The record here shows that grandfather (Park & Tilford, New York) has at all times since 1933 been a part of a distilled spirits complex consisting of several corporate entities, and the exemption for which it qualified has been utilized in an approved manner since the enactment of section 23774. The fact that its stock is now owned by a different distiller can not preclude issuance of the licenses. The reasoning of the attorney general and the learned trial judge, as squoted above, is clearly correct. We agree with and adopt it.

This, however, does not dispose of the case. One more point requires discussion. The Department of Alcoholic Beverage Control found that Park & Tilford Distillers Corporation permitted Schenley, Inc. to hold the ownership and exercise the privileges of its licenses. The department revoked the licenses on this ground. This issue was not specifically decided by the appeals board, though the accusation was ordered dismissed. It should be obvious that a corporation which has outstanding capital stock has little, if any, control over the ownership of its stock. Normally, shareholders may transfer securities without the consent of the corporation. If Schenley's ownership were the sole basis of the charge, the failure of the appeals board to specifically determine this issue would be immaterial.

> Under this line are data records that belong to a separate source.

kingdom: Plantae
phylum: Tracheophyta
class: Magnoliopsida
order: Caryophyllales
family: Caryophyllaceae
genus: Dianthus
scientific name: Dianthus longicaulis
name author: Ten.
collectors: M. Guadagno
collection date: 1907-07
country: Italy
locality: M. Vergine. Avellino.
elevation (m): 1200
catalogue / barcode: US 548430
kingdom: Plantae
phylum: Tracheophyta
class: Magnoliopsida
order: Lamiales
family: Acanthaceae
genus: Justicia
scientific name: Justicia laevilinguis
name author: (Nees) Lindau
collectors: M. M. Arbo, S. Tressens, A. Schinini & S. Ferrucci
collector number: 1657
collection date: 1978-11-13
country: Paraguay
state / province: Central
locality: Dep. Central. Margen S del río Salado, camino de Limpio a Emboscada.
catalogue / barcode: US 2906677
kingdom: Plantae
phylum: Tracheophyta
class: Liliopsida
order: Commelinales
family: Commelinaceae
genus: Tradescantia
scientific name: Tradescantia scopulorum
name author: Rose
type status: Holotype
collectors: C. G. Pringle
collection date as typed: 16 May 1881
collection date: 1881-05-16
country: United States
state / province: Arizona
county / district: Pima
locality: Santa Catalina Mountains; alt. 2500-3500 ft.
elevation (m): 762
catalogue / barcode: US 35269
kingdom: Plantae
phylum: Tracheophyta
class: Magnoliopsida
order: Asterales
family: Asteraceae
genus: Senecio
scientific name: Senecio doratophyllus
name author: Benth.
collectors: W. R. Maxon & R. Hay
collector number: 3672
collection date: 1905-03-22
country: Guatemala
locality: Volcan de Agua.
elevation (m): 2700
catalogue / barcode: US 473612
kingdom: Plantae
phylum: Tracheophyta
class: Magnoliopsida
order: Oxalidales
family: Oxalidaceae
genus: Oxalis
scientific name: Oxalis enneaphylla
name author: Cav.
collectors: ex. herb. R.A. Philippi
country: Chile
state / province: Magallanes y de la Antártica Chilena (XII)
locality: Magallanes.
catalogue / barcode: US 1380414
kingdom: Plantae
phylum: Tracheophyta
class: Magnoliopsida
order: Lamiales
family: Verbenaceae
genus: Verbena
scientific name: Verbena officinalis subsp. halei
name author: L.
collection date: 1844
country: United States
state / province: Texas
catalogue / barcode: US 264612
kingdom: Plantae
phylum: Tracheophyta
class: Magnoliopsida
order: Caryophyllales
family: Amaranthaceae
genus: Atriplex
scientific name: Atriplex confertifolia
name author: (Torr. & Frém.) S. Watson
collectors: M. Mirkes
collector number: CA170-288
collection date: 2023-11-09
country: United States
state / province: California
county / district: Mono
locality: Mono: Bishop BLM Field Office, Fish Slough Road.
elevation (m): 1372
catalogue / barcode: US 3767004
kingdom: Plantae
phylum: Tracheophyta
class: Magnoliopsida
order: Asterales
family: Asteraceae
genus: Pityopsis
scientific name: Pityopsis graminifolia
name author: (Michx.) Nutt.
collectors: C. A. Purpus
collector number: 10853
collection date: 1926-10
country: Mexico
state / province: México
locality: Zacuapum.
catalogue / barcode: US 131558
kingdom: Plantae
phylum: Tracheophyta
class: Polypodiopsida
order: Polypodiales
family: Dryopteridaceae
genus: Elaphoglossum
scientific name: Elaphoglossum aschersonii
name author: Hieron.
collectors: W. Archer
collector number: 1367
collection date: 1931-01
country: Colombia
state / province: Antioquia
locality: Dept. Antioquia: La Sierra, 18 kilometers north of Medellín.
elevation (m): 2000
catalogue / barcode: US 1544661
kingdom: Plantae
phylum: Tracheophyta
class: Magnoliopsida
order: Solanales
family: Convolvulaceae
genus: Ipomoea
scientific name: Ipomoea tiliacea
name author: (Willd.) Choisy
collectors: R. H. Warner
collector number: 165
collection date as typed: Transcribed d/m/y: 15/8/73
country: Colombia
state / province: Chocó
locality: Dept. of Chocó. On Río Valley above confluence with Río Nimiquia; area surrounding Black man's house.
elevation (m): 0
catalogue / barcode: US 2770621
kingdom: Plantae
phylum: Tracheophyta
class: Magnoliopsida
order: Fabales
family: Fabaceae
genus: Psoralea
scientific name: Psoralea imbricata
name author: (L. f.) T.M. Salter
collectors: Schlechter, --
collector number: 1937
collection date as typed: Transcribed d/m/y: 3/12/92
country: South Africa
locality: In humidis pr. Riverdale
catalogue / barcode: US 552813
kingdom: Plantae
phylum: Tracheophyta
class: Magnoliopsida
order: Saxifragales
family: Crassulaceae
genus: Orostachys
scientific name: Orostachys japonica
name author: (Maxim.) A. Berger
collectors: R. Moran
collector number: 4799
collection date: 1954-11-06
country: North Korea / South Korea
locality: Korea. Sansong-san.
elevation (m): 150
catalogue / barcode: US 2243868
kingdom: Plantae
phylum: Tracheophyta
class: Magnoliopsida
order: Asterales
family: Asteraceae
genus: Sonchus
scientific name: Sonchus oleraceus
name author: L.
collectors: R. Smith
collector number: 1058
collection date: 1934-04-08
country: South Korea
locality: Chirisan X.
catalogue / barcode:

But the permissive use of the licenses by one not the owner would be a ground for disciplinary action by the Department of Alcoholic Beverage Control. While the appeals board may have been correct in its implied finding that the charges in the accusation were not supported since the accusation charged in the conjunctive, it should not have ordered the accusation dismissed. It should have reversed the decision for reconsideration by the department. (See Martin v. Alcoholic Bev. etc. Appeals Bd., 52 Cal.2d 238, 340 P.2d 1.) The power of the appeals board is limited. Ordinarily, it may only enter an order either affirming or reversing the decision. ‘* * * When the order reverses the decision of the department, the board may direct the reconsideration of the matter in the light of its order and may direct the department to take such further action as is specially enjoined upon it by law, but the order shall not limit or control in any way the discretion vested by law in the department.’ (Cal.Const. art. XX, sec. 22.) This mandate was not followed by the appeals board, but instead the appeals board ordered the accusation dismissed. It should have ordered the cause remanded to the department for further proceedings. (Macfarlane v. Dept. Alcoholic Bev. Control, 51 Cal.2d 84, 330 P.2d 769.)

The decision of the superior court denying appellant's petition is reversed. The superior court is directed to order the appeals board to remand the cause to the department for further proceedings not inconsistent with the views expressed herein.

SCHOTTKY, Justice.

PIERCE, P. J., and FRIEDMAN, J., concur.